EDITORIAL

Ciudadanía debe ser el alma de la democracia

Una diferencia fundamental marca los conceptos de moralidad y legalidad, en referencia a la calificación de acciones humanas efectuadas en el marco de la libertad personal. Se supone que las leyes positivas deben tener un fundamento moral natural, pero no necesariamente todas son morales; por ejemplo, cuando en determinados regímenes se “legalizan” abusos contra la dignidad ciudadana, la propiedad privada o se conculcan derechos como la libre expresión en favor de los caprichos de gobernantes déspotas.

Es por ello que la democracia republicana  como sistema de administración de un país como Guatemala está asentada sobre valores universales y fundamentales, como la primacía de la persona, el derecho a la vida, a la libertad de acción dentro de un marco de respeto a los demás ciudadanos.

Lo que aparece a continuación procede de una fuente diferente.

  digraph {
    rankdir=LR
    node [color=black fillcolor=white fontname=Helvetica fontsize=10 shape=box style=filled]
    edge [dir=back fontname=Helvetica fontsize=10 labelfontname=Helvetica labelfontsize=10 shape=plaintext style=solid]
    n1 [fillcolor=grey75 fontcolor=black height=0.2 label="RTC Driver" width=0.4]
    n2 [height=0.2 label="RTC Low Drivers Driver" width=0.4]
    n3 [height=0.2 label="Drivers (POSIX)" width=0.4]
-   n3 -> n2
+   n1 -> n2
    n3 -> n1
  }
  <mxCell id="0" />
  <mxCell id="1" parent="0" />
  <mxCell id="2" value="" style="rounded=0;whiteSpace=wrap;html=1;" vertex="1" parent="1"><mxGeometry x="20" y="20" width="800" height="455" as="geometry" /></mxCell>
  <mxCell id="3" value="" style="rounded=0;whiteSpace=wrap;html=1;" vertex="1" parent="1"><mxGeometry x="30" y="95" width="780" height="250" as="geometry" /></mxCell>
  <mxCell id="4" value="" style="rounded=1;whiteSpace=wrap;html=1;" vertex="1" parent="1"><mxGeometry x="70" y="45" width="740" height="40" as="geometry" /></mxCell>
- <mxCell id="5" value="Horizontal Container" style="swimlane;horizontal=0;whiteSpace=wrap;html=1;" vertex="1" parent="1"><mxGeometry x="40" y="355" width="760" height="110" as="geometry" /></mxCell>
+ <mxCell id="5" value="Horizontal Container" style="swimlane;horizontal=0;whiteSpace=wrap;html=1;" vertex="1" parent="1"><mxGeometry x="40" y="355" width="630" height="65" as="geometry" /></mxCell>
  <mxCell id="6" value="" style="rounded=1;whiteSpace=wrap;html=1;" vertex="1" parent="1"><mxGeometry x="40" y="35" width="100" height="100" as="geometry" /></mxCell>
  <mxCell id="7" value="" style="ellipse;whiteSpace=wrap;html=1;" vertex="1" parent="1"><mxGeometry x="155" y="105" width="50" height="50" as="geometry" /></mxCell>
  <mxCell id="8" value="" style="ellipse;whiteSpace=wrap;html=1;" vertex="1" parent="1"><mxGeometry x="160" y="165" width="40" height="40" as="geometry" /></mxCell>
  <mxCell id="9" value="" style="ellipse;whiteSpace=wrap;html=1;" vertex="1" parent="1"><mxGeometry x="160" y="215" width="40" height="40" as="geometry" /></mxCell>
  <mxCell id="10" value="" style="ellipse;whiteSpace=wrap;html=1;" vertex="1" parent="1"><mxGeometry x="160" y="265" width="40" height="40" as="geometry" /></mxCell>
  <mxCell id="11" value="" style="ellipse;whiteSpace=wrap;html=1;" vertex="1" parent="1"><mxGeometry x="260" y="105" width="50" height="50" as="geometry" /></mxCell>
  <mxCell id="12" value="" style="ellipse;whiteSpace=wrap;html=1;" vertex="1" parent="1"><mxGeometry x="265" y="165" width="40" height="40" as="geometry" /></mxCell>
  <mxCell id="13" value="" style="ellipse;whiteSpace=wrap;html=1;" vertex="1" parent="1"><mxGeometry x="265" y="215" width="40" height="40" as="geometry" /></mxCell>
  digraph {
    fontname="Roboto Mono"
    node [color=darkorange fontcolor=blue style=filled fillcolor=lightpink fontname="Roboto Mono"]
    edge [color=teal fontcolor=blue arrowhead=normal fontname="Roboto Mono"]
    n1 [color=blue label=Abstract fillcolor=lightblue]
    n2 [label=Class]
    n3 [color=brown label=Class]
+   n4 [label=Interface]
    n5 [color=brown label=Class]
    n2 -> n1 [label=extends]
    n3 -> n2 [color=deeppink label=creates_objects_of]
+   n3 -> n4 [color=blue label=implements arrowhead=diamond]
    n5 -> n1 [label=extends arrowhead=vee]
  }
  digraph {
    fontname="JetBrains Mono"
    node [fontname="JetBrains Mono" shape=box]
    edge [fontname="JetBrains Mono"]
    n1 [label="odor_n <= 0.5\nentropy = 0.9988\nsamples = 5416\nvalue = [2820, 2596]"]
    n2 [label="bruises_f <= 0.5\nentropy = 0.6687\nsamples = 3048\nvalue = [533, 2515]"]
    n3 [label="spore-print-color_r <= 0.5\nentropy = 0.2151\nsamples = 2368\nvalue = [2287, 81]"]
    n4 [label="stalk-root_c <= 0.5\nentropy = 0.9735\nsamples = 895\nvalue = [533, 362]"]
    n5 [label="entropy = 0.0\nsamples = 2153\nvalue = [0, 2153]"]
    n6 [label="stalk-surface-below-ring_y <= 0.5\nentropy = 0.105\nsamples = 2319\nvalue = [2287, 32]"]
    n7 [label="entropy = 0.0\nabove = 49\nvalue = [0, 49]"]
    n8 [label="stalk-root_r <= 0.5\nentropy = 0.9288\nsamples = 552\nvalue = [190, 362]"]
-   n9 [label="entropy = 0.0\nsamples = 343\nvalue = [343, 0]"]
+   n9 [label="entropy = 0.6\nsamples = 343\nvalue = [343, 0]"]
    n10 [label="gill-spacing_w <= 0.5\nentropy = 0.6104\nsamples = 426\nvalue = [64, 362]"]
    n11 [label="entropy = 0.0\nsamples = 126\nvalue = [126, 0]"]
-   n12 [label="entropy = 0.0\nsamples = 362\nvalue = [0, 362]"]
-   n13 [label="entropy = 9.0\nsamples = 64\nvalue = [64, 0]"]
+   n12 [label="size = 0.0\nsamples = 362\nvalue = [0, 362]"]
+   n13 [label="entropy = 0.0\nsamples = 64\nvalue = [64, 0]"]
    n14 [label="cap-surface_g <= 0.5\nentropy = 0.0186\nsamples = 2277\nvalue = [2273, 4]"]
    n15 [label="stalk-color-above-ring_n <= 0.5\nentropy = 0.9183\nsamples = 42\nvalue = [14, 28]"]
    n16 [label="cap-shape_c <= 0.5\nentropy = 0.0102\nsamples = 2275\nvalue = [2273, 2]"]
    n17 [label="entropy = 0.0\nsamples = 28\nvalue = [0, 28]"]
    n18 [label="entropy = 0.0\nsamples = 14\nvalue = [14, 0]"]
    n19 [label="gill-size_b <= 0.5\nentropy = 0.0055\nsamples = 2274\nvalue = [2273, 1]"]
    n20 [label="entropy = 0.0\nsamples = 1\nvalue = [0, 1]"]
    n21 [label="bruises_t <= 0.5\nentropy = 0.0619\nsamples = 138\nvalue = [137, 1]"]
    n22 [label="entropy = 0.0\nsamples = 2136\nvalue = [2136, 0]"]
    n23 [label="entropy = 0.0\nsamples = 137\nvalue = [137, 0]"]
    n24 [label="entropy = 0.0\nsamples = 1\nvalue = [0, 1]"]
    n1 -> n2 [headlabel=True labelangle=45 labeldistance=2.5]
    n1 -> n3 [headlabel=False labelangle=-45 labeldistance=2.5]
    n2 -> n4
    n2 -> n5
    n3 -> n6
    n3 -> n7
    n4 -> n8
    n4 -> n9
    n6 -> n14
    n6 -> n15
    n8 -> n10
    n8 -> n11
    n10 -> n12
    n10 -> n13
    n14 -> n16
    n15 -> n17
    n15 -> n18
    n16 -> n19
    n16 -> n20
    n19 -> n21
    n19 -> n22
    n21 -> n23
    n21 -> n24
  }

Esa es la razón de ser de la Constitución de la República y de todo el ordenamiento legal vigente, el cual debe ser coherente con la visión nacional establecida por los constituyentes. Debe tomarse en cuenta que cuando se creó la actual Carta Magna, el país intentaba salir de una larga secuencia de gobiernos autoritarios en el contexto de un conflicto armado que cerró espacios de participación ciudadana.

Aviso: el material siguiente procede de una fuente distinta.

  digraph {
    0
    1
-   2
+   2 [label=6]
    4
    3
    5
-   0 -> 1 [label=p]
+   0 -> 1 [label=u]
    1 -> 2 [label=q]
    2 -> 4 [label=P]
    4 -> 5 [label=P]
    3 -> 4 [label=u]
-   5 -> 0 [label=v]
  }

Tres décadas y media después de aquel hito democrático, el sistema de representación política afronta limitaciones y lastres provenientes, sobre todo, de caudillismos enfermizos, infiltración de grupos interesados en hacer del Estado un botín y  un mecanismo de servicio social y la traición, a diversos niveles, de funcionarios que optan por un enriquecimiento ilícito a costa del erario mediante prácticas truculentas a menudo disfrazadas de legalidad pero completamente inmorales.

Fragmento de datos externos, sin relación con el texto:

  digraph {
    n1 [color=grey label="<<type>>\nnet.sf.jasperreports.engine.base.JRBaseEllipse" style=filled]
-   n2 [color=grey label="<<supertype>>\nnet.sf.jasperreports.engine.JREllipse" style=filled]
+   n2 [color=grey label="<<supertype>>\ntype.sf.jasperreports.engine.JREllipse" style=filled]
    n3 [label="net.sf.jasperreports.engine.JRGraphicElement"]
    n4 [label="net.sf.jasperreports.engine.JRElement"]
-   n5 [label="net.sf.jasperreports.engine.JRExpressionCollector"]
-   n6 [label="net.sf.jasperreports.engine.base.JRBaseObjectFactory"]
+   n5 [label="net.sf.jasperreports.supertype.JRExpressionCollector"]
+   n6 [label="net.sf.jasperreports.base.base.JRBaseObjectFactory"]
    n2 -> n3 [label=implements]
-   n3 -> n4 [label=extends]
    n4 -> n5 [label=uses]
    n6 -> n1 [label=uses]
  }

Guatemala no es la única en esta situación. Otros países, como  Haití, Honduras y  República Dominicana, se encuentran en la categoría de democracias calificadas de débiles, según un estudio del Instituto Internacional para la Democracia y la Asistencia Electoral. La razón de esta categorización radica en la desconfianza ciudadana hacia el desempeño estatal, el fracaso en mejorar las condiciones de vida, la prevalencia de la corrupción y la violencia, entre varios fenómenos.

La ciudadanía vive un desencanto respecto del uso que hacen las autoridades del poder que es delegado en ellos mediante procesos electorales. Formalmente, los países tienen partidos, comicios, alcaldías, diputaciones y presidencias, pero  no hay evolución económica ni innovación administrativa, porque el principal empeño de los políticos electos ha ido en la vía de favorecer sus propios intereses y el de camarillas de allegados.

Esto no significa que el concepto democrático esté errado, puesto que cualquier otra opción constituye una sentencia a vivir bajo el despotismo o bajo la anarquía. Pero sí es un llamado al ciudadano a interesarse en auditar las acciones de sus representantes en los organismos Legislativo y Ejecutivo, en reclamar resultados tangibles, en exigir un uso probo de los recursos que aporta mediante los impuestos. Para los políticos es un apremio para enderezar sus agendas y dejar de  escudarse en legalismos y acuerdos infundados para tratar de eximirse de las consecuencias de sus actos. Deben  volver a aprender que los cargos públicos no son cheques en blanco, sino misiones de servicio; no son feudos privados, sino compromisos a la vista de todos; no son un cerco de privilegios, sino un camino de constante mejora del estado de Derecho.